Vettel clashed with other drivers on the grid multiple times, including an incident at the Mexican Grand Prix where, having been incorrectly told he could pass Max Verstappen, the driver swore at his Dutch counterpart and Race Director Charlie Whiting when he couldn't pass. He later apologised for his actions.

He did manage to secure seven podium finishes during the season, but the Ferrari again lagged behind the dominant Mercedes, and Vettel's frustration with the team's position was clear. The following year similarly held much hope for Ferrari, which fancied themselves as title contenders and able to keep pace with Hamilton and Mercedes.

The early signs showed that Ferrari's decision to focus on their 2017 development programme the previous year had paid off, as Vettel led the championship at the midway point of the season following wins in Australia, Bahrain and Monaco.

He had another run-in with long-standing rival Hamilton in Azerbaijan, as Vettel hit the rear of the race leader and subsequently accused him of a brake test.

Moments later, Vettel drew alongside with Hamilton and bumped wheels, for which he was given a 10-second penalty and later apologised. Vettel's lead was cut to one point after a puncture at Silverstone saw him drop down the order to finish seventh, but he regained top spot with victory at the Hungaroring.

But during the charge to the season finale, a three-way collision in Singapore took both Ferraris out of the race, and a retirement in Japan put an end to hopes of a fifth title, with Hamilton instead taking Mercedes' fourth victory in a row.

The 2018 championship was dubbed the 'fight for five' as both Vettel and Hamilton were in the hunt for their fifth World Championship titles.

Things were looking good early on for Ferrari, with Vettel scoring two wins in the first two races, but a series of errors throughout the season left Hamilton in pole position, and it was the Briton who would secure a fifth title.

			© Formula 1
	© Formula 1

Vettel's final years at Ferrari

For the 2019 season, Ferrari picked a driver from their junior programme, Monegasque Charles Leclerc, to switch places from Sauber/Alfa Romeo with Kimi Raikkonen.

The decision would prove to play a role in Vettel departing the team he had dreamed of joining, but heading into that year the Scuderia remained confident of another championship push.

Mercedes were difficult to stop, however, with Vettel qualifying nearly a second behind pole position and finishing third in the opening two races.

A first pole came at the Canadian Grand Prix, but Vettel received a five-second time penalty after running over the grass and forcing Hamilton off the track. While he crossed the line in first, he ultimately lost the victory.

At his home race in Germany, he wasn't even able to qualify due to an issue with the car and started from the back, while at Monza a collision with Racing Point's Lance Stroll earned him a 10-second penalty and he finished back in 13th.

Vettel won again at his favoured Singapore circuit, his fifth win at the track, but there was drama to follow as he collided with Leclerc in Brazil, after the youngster had made a pass, resulting in both cars retiring from the race.

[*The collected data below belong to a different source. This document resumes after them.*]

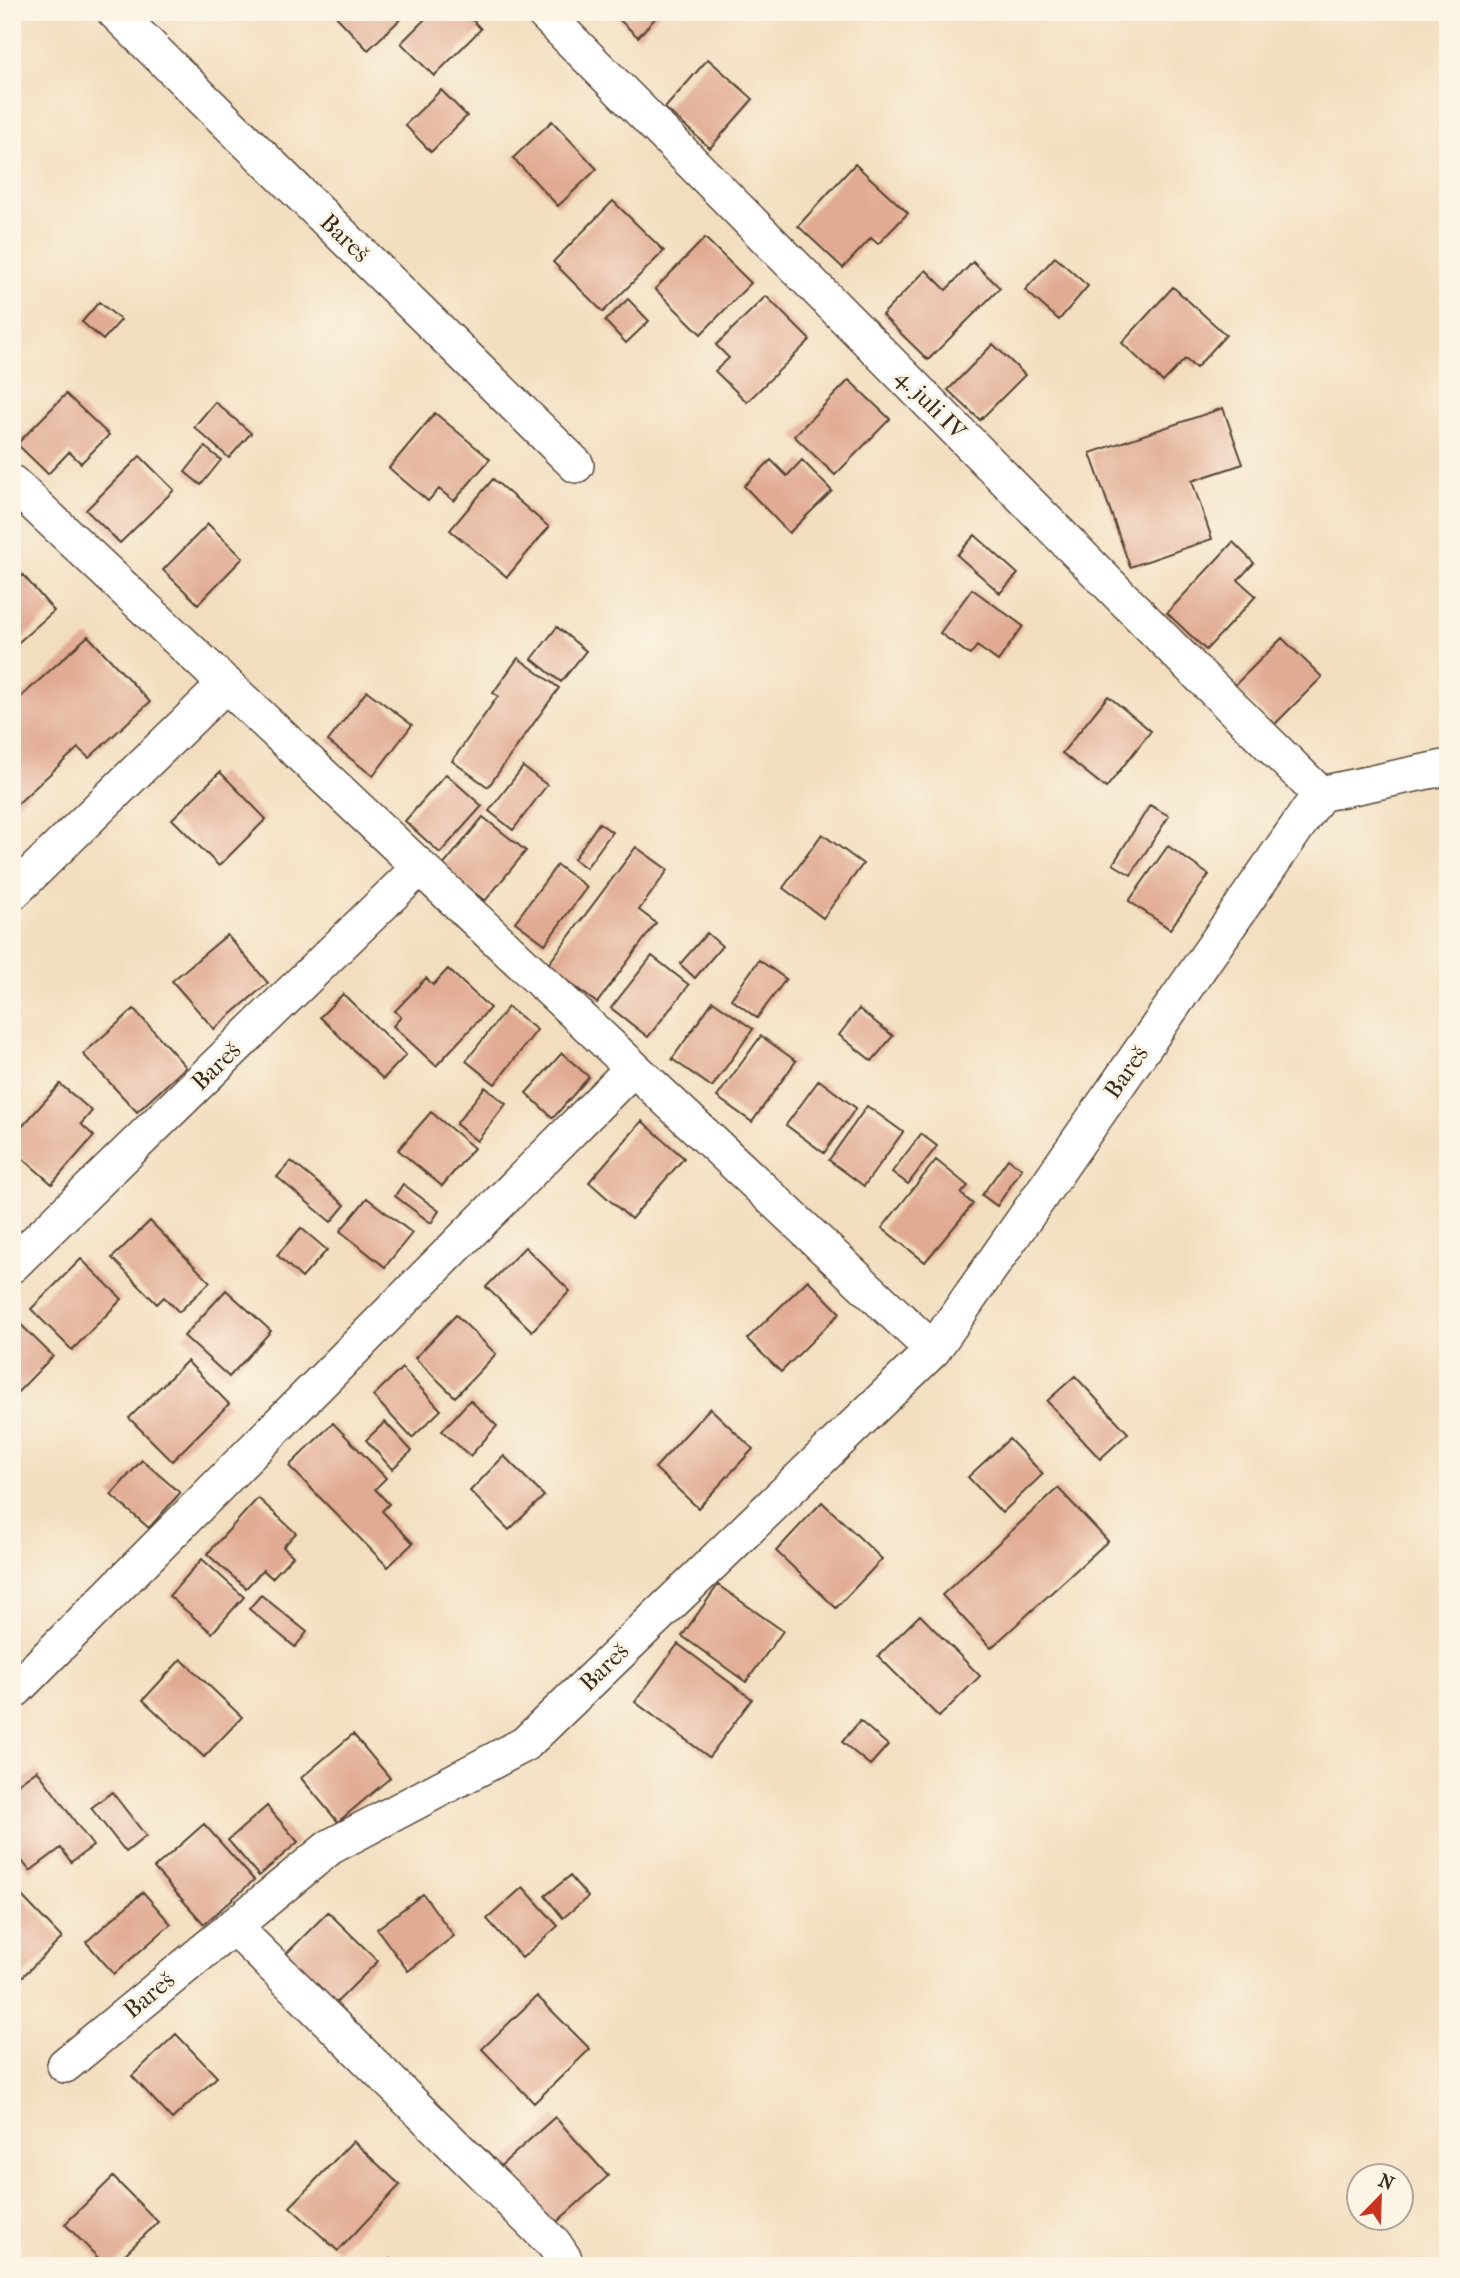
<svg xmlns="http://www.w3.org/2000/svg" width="1460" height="2278" viewBox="0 0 1460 2278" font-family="'IM FELL French Canon',serif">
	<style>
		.building { fill: #e1aa93 }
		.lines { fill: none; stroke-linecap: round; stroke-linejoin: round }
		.street-casing { stroke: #564536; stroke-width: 38 }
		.street { stroke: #fff; stroke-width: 35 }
		.labels { text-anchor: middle; stroke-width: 6; stroke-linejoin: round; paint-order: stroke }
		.street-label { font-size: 24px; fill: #3b2a1e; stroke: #fcf5e5 }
	</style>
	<rect width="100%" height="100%" fill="#fcf5e5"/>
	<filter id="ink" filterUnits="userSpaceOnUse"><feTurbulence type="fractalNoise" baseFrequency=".0143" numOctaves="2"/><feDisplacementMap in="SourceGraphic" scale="14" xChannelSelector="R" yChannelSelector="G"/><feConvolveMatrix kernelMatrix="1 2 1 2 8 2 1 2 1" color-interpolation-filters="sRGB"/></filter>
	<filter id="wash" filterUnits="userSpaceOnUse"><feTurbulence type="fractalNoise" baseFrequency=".00686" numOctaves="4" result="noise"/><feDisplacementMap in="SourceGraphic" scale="28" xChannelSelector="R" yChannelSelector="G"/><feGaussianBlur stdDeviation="1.57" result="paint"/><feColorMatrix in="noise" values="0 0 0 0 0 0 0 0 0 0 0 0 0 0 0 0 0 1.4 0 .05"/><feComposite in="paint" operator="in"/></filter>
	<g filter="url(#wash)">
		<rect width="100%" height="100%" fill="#f2debf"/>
		<g id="blocks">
			<path class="building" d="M332 12H408L368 50Z
				M432 12H465L481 29 434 76 401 43Z
				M611 12H661L638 37Z
				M708 59 753 99 710 148 665 108Z
				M441 90 467 116 431 152 405 125Z
				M552 121 597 169 558 206 513 158Z
				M855 164 908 213 878 244 871 238 843 268 798 226Z
				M613 201 664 251 603 312 553 262Z
				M705 238 751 283 701 334 655 289Z
				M1055 257 1088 286 1059 320 1025 290Z
				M973 262 1000 288 928 360 882 315 926 270 946 290Z
				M1173 287 1226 335 1196 368 1185 359 1163 382 1122 343Z
				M766 296 810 340 747 402 715 371 729 358 716 345Z
				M628 299 649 321 626 343 605 321Z
				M99 302 121 320 103 340 82 322Z
				M993 344 1025 375 980 420 948 390Z
				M849 380 890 419 835 475 794 436Z
				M66 394 109 435 81 463 69 452 48 474 17 444Z
				M215 402 251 433 229 458 194 427Z
				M1223 408 1243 464 1192 481 1212 539 1130 567 1090 453Z
				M435 413 490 459 454 501 439 489 428 501 389 468Z
				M205 447 221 460 201 485 185 472Z
				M140 456 174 490 120 543 86 510Z
				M771 460 787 476 802 460 832 491 789 533 744 486Z
				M493 479 549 527 507 577 450 530Z
				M208 524 243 558 198 604 163 570Z
				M975 535 1018 574 1000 593 957 555Z
				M1233 542 1254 563 1238 580 1256 596 1206 650 1167 613Z
				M23 575 54 611 12 648V585Z
				M972 589 1023 626 998 661 977 646 970 655 940 633Z
				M557 627 586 651 561 682 532 659Z
				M88 636 150 702 89 758 78 748 12 809V705Z
				M1282 638 1322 677 1274 725 1234 686Z
				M518 658 559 688 488 787 452 761 498 696 493 693Z
				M367 691 412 725 373 776 328 741Z
				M1108 696 1151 731 1106 788 1062 753Z
				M523 767 547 785 513 830 489 811Z
				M220 772 266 819 219 866 172 819Z
				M446 774 482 806 440 853 405 821Z
				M1150 805 1169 816 1131 875 1113 864Z
				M483 817 526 851 485 901 442 867Z
				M599 823 612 832 586 868 574 859Z
				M822 834 863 864 823 918 783 888Z
				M1168 846 1209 875 1170 929 1129 901Z
				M636 847 668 870 639 910 656 923 597 1003 547 966Z
				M557 865 587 887 545 944 515 922Z
				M707 933 722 946 695 978 680 964Z
				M227 935 268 983 214 1029 172 981Z
				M652 956 689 985 648 1037 611 1008Z
				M759 960 786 979 757 1018 731 999Z
				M448 969 490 1008 436 1066 393 1026 401 1017 395 1011 426 978 433 985Z
				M343 994 406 1055 383 1079 320 1017Z
				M713 1001 753 1029 712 1087 672 1059Z
				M508 1007 537 1030 495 1084 466 1061Z
				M134 1009 186 1067 137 1112 83 1054Z
				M859 1009 893 1036 872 1061 839 1035Z
				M761 1036 796 1061 752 1122 717 1097Z
				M562 1053 589 1077 553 1118 526 1093Z
				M819 1080 856 1108 824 1153 786 1125Z
				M60 1084 92 1111 81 1124 94 1136 52 1184 12 1149V1138Z
				M485 1087 506 1104 477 1141 456 1124Z
				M867 1106 903 1132 864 1186 829 1160Z
				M431 1112 474 1148 442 1186 398 1150Z
				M642 1121 684 1158 631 1219 589 1182Z
				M921 1134 937 1146 908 1184 892 1172Z
				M1008 1159 1022 1169 997 1206 982 1195Z
				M936 1160 968 1186 961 1194 973 1204 925 1262 882 1228Z
				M291 1161 345 1205 331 1222 277 1177Z
				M403 1184 439 1211 431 1223 395 1196Z
				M367 1198 412 1233 385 1267 340 1231Z
				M150 1221 210 1282 179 1312 164 1297 157 1304 112 1258Z
				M301 1228 327 1250 302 1278 277 1255Z
				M525 1247 570 1291 532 1331 486 1287Z
				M81 1259 122 1299 72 1350 31 1309Z
				M808 1280 840 1313 781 1372 747 1339Z
				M226 1290 271 1331 229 1377 184 1336Z
				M456 1315 496 1354 455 1397 415 1358Z
				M12 1316 53 1356 12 1398Z
				M187 1361 229 1404 172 1461 129 1418Z
				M402 1368 441 1410 412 1438 373 1396Z
				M1075 1376 1128 1433 1100 1459 1047 1401Z
				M470 1400 497 1426 470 1456 442 1431Z
				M710 1408 753 1449 698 1508 655 1468Z
				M385 1422 412 1451 392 1469 366 1440Z
				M333 1423 386 1478 375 1489 389 1504 382 1511 413 1543 388 1567 289 1466Z
				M1009 1439 1043 1474 1002 1513 968 1477Z
				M504 1456 544 1496 509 1530 470 1491Z
				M142 1460 180 1493 149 1528 111 1495Z
				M1058 1488 1108 1541 991 1648 942 1595Z
				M258 1498 296 1533 283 1547 293 1556 272 1578 263 1570 246 1588 207 1554Z
				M822 1502 882 1559 836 1608 776 1551Z
				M202 1559 244 1597 212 1633 169 1596Z
				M718 1585 783 1631 746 1682 682 1636Z
				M261 1595 307 1632 295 1647 249 1609Z
				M920 1615 980 1676 939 1717 878 1656Z
				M678 1644 752 1699 709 1757 635 1702Z
				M181 1659 242 1717 204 1757 143 1700Z
				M860 1721 888 1745 870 1765 842 1742Z
				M353 1734 390 1778 338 1822 301 1778Z
				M37 1770 93 1846 71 1862 61 1848 30 1871 12 1848V1788Z
				M112 1792 146 1836 126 1852 91 1808Z
				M267 1806 298 1842 259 1876 228 1840Z
				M204 1824 254 1880 204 1924 154 1868Z
				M570 1876 588 1897 563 1918 545 1896Z
				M523 1887 558 1926 522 1958 487 1919Z
				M17 1891 62 1938 20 1979 12 1971V1896Z
				M143 1892 171 1924 114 1974 86 1942Z
				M423 1894 454 1936 408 1971 377 1929Z
				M328 1912 378 1961 335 2004 285 1955Z
				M537 1996 590 2049 534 2103 482 2049Z
				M176 2034 217 2077 172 2119 132 2076Z
				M555 2117 608 2176 550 2228 497 2169Z
				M353 2141 400 2185 338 2251 290 2207Z
				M113 2177 158 2222 113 2266H106L65 2224Z
				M390 2259 396 2266H382Z"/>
		</g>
	</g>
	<g filter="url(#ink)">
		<use href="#blocks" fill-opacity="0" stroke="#564536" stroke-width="2"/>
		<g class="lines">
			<g class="street-casing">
				<path id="street" d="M115 12 576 465
					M543 12 1191 667 1320 794
					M12 483 933 1350
					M1320 794 1448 767
					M12 893 226 684
					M12 1265 420 867
					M15 1690 633 1068
					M233 1926 554 2244 564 2259 563 2266
					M65 2065 330 1847 525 1744 933 1350 1320 794"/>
			</g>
			<use href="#street" class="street"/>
		</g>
	</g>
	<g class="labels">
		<g class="street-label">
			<text transform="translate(345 238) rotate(44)" y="8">Bareš</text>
			<text transform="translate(931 404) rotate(45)" y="8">4. juli IV</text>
			<text transform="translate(216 1066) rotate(-44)" y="8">Bareš</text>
			<text transform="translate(1126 1072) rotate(-55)" y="8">Bareš</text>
			<text transform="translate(604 1667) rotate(-44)" y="8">Bareš</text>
			<text transform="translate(149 1995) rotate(-40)" y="8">Bareš</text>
		</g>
	</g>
	<rect width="1460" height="2278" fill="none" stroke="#fcf5e5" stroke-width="42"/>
	<g transform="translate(1380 2197) rotate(23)"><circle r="33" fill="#fcf5e5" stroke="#afa495" stroke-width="2"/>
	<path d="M0-5L12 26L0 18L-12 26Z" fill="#c8321e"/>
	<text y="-10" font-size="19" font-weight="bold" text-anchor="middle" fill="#3b2a1e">N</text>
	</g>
</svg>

At the end of the year, Vettel finished fifth in the Drivers' Championship and was outscored by a teammate for only the second time in his career.

Ahead of the 2020 season, Ferrari announced that they would not be extending Vettel's contract beyond that campaign, after signing Leclerc on a deal through 2021. While the situation wasn't ideal, it went from bad to worse as it became clear that an FIA ruling towards the end of the 2019, which forced Ferrari to change parts of their engine, had been to the significant detriment of the car's performance.

Both Ferrari drivers struggled throughout the COVID-19-disrupted 2020 season, but Vettel had his most disappointing year in F1, finishing behind his teammate once again as the team fell to sixth in the Constructors' Championship, their worst result since 1980.

Aston Martin adventure

Midway through the 2020 season, Vettel announced that he had signed a deal with the rebranded Aston Martin team to race for the team in 2021.

Vettel replaced Sergio Perez at the team formerly known as Racing Point, competing alongside owner Lawrence Stroll's son, Lance Stroll.